Kurir (The Courier), a government-suborned Serbian daily, published a story this morning claiming that KFOR troops at Jarinje are facing serious problems due to the Serb barricades.
Citing a reportedly well-informed anonymous source, Kurir claims that NATO troops are facing a shortage of firewood, as none of the locals want to sell it to them, and their generators lack power to heat all the tents. Another problem is the accumulation of garbage and human waste, neither of which has been removed for over a month.
People manning the barricades have also noted a reduction in flights of big KFOR supply helicopters to Jarinje and Brnjak, suggesting that the birds are down for maintenance.
The story doesn't say anything about the troops' food supply, but one has to assume it is pretty dire, consisting mostly of field rations (MRE). All these problems combined add up to a growing morale problem, and suggest that KFOR troops can't maintain this state of affairs much longer. On the other hand, the Serbs don't seem to have nearly as much trouble with their logistics. So, trying to wait them out isn't going to work.

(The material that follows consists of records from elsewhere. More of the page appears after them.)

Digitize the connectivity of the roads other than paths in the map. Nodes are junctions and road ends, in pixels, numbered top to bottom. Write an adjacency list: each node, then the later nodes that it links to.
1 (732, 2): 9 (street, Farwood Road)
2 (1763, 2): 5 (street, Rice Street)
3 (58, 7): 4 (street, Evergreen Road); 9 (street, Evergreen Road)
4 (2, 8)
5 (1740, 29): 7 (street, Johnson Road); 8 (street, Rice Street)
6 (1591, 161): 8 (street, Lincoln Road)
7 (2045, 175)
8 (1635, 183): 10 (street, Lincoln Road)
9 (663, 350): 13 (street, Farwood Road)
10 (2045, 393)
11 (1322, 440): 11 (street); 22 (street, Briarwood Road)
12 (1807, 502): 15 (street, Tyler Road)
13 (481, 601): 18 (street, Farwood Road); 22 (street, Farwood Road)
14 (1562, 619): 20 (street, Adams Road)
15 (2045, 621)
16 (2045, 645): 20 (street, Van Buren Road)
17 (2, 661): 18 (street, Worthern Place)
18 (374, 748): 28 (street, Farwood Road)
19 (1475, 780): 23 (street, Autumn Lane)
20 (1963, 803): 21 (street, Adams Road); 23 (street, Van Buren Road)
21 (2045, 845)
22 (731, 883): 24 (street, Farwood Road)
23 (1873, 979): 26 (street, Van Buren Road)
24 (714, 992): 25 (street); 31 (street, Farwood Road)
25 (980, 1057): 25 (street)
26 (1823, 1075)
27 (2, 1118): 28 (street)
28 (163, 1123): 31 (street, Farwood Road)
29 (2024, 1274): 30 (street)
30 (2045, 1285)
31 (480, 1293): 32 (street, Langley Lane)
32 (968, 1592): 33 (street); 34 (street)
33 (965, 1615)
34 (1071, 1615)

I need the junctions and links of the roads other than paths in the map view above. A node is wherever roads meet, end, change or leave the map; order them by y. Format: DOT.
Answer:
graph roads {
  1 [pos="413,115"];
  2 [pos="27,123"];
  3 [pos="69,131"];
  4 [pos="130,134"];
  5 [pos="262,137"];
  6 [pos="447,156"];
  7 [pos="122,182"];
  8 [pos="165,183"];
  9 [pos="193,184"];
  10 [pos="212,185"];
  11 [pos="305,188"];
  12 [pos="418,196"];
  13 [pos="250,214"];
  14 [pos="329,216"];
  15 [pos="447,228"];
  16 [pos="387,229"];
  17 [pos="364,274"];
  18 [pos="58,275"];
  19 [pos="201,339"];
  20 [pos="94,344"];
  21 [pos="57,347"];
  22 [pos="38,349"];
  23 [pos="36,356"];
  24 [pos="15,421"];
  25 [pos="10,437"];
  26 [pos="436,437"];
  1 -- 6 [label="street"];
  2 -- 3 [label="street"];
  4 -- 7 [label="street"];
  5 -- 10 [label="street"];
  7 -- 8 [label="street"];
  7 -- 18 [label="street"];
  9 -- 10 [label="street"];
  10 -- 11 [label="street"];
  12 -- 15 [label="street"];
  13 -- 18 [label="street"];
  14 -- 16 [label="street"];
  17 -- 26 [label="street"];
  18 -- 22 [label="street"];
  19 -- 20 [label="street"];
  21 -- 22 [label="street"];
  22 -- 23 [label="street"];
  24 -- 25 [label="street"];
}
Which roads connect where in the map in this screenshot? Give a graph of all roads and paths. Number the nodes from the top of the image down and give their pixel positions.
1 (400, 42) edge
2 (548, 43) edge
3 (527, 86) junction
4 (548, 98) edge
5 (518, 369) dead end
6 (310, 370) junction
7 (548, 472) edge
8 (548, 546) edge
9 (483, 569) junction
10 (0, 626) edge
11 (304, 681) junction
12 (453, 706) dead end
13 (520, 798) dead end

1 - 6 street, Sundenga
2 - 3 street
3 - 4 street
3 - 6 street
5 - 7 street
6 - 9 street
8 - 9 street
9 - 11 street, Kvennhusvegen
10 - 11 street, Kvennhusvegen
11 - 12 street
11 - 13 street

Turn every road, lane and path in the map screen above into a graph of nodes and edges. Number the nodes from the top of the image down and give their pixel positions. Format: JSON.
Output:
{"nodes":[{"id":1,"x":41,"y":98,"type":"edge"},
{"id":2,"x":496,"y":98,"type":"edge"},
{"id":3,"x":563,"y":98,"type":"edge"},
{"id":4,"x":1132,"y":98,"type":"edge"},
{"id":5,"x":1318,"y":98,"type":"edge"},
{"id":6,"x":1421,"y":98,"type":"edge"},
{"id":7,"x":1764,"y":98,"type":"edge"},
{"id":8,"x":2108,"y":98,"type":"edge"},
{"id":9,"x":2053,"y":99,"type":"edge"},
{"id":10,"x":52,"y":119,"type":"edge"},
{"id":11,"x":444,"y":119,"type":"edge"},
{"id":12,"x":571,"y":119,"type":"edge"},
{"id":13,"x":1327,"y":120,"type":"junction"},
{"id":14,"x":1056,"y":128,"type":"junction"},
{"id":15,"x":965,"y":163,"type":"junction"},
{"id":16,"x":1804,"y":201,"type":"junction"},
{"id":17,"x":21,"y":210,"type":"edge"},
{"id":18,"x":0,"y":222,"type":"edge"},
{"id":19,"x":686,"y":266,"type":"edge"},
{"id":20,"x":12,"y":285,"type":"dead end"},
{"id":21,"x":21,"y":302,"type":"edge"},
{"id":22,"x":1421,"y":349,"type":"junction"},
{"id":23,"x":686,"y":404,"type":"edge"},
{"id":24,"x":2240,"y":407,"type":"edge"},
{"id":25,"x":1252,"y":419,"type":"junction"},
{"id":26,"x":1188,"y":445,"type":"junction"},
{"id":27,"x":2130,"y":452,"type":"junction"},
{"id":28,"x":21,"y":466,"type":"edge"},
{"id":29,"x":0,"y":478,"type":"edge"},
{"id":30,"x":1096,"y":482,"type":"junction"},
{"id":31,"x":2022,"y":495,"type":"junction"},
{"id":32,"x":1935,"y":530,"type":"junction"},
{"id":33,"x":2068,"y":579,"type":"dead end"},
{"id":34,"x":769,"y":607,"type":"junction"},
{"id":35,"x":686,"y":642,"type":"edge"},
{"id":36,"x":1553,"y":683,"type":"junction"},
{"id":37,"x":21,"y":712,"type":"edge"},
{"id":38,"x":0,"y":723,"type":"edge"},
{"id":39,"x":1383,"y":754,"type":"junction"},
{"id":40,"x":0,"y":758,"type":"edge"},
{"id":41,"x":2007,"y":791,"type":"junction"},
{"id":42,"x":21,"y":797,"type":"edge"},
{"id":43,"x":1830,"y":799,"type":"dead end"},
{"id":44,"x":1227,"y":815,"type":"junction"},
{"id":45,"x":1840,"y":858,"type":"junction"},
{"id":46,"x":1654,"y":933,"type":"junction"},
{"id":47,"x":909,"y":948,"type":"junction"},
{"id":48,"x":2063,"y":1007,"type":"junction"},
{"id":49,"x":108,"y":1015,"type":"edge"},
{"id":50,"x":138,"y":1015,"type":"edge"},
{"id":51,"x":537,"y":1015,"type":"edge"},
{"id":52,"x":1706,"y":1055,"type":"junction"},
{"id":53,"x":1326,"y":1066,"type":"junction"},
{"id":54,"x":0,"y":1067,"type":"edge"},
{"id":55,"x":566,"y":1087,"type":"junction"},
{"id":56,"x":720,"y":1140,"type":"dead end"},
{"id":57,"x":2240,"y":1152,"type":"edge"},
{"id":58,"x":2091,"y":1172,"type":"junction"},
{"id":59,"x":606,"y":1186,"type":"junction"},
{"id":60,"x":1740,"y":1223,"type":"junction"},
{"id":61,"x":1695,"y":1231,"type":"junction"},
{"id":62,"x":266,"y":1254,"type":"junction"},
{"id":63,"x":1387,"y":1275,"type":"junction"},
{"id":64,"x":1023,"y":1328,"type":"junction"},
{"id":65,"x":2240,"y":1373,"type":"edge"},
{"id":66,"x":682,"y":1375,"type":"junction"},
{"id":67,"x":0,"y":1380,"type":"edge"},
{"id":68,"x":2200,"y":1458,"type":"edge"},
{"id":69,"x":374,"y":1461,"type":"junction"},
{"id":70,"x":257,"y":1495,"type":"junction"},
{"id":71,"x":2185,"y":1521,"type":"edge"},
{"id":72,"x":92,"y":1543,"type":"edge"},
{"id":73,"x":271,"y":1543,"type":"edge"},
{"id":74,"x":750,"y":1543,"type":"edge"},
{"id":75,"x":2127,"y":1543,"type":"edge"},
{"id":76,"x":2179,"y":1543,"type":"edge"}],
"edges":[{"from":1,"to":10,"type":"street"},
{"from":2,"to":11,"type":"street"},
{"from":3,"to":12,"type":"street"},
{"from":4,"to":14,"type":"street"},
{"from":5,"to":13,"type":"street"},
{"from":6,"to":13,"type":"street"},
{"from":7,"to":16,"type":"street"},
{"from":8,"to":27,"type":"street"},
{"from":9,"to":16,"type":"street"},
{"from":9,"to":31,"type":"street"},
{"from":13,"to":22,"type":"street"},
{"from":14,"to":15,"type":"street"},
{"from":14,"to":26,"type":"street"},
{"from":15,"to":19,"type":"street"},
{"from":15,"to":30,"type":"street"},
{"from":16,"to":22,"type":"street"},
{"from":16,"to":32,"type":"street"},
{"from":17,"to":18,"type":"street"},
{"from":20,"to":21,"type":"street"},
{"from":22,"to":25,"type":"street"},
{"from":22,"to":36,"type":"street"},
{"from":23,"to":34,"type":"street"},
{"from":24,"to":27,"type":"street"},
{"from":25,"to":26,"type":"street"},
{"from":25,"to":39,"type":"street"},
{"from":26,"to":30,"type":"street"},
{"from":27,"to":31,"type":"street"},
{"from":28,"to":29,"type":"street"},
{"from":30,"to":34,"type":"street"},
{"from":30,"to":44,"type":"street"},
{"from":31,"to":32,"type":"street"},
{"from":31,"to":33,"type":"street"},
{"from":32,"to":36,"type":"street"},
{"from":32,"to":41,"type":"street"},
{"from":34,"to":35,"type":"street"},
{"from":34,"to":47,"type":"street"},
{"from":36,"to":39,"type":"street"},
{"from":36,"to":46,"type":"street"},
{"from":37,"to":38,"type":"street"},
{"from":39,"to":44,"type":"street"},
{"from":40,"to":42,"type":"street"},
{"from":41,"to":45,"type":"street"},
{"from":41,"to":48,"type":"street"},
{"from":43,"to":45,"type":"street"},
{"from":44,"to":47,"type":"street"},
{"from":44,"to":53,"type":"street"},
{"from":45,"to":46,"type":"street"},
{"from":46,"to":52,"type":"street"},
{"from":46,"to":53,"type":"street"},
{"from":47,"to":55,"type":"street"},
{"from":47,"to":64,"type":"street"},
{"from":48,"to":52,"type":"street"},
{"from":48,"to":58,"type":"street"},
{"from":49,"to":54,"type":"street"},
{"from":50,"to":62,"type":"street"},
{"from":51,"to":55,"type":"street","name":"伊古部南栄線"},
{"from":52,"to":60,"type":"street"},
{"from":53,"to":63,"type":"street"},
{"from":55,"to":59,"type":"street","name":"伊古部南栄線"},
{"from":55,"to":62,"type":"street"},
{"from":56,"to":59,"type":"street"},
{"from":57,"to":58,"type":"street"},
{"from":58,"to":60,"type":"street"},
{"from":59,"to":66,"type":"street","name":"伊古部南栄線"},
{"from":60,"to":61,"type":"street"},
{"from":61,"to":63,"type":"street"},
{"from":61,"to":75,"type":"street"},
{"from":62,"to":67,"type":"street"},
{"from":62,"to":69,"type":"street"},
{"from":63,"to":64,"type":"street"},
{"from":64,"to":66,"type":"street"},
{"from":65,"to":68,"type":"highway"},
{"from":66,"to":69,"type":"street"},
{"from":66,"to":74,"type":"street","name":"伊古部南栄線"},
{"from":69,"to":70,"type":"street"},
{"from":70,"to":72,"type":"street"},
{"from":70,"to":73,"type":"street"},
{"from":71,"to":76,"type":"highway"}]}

That leaves General Drews with two unpalatable options: back off, withdraw from the checkpoints and abort the attempt to install "Kosovian" authorities in the north - or escalate and use force against peaceful, unarmed civilians. KFOR stands to lose face either way, but at least backing off can be explained as abandonment of a policy that was beyond KFOR's mandate anyway. Bonus points if the blame can be shifted to General Buehler - who did, after all, have a personal interest in supporting Thaci's "government".
The question now is whether those in charge of KFOR have enough horse sense to realize they can't win this one. Though the fact that they got themselves involved in this mess in the first place strongly suggests otherwise.